PTSD can cause many symptoms. These symptoms can be grouped into three categories:
1. Re-experiencing symptoms:
Flashbacks—reliving the trauma over and over, including physical symptoms like a racing heart or sweating
Re-experiencing symptoms may cause problems in a person’s everyday routine. They can start from the person’s own thoughts and feelings. Words, objects, or situations that are reminders of the event can also trigger re-experiencing.
2. Avoidance symptoms:
Staying away from places, events, or objects that are reminders of the experience
Feeling emotionally numb
Feeling strong guilt, depression, or worry
Losing interest in activities that were enjoyable in the past
Having trouble remembering the dangerous event.
Things that remind a person of the traumatic event can trigger avoidance symptoms. These symptoms may cause a person to change his or her personal routine. For example, after a bad car accident, a person who usually drives may avoid driving or riding in a car.
3. Hyperarousal symptoms:
Being easily startled
Feeling tense or “on edge”
Having difficulty sleeping, and/or having angry outbursts.
Hyperarousal symptoms are usually constant, instead of being triggered by things that remind one of the traumatic event. They can make the person feel stressed and angry. These symptoms may make it hard to do daily tasks, such as sleeping, eating, or concentrating.
It’s natural to have some of these symptoms after a dangerous event. Sometimes people have very serious symptoms that go away after a few weeks. This is called acute stress disorder, or ASD. When the symptoms last more than a few weeks and become an ongoing problem, they might be PTSD. Some people with PTSD don’t show any symptoms for weeks or months.
The four most common treatments for PTSD include psychodynamic, cognitive-behavior therapy, pharmacotherapy, and group therapy. And, there is Eye-Movement Desensitization and Reprocessing Therapy (EMDR).

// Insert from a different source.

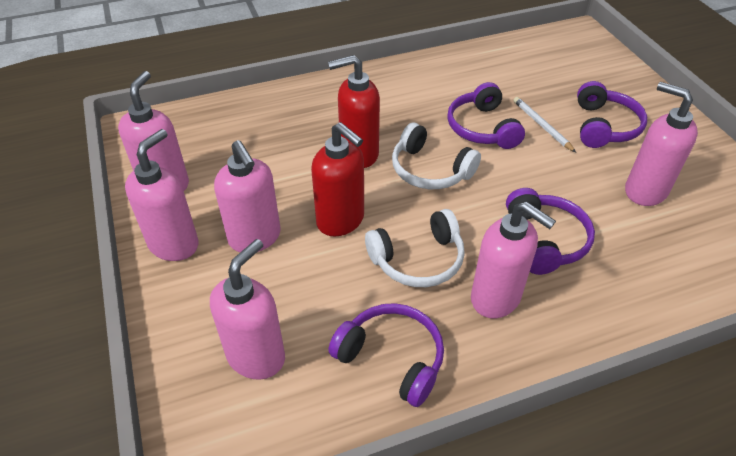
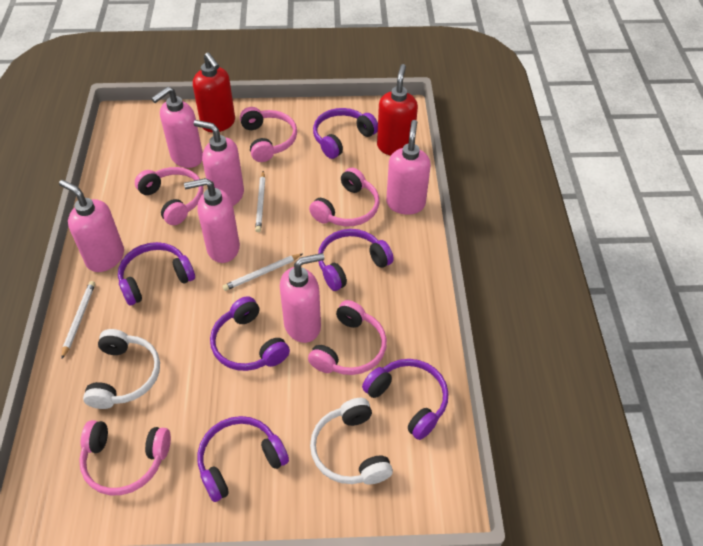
pink headphones: 0 -> 5
purple headphones: 4 -> 6
white pencil: 1 -> 3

Therapy can be divided into three phases:
• Establishing trust, safety, and "earning a right to gain access" to carefully guarded traumatic material.
• Trauma-focused therapy, exploring traumatic material in depth, reducing intrusive recollections with avoidant/numbing symptoms.
• Helping the patient disconnect from the trauma and reconnect with family, friends , and society.
Therapeutic methods might include Psychodynamic Therapy (talk therapy), Cognitive-Behavioral Therapy (designed to manage anxiety), Pharmacotherapy (medications to reduce anxiety symptoms while allowing individual and group therapies to work), Group Therapy (mutual support from others with the same experiences), and Eye-Movement Desensitization Reprocessing (EMDR) for developing more appropriate understanding of the trauma to help in managing the trauma.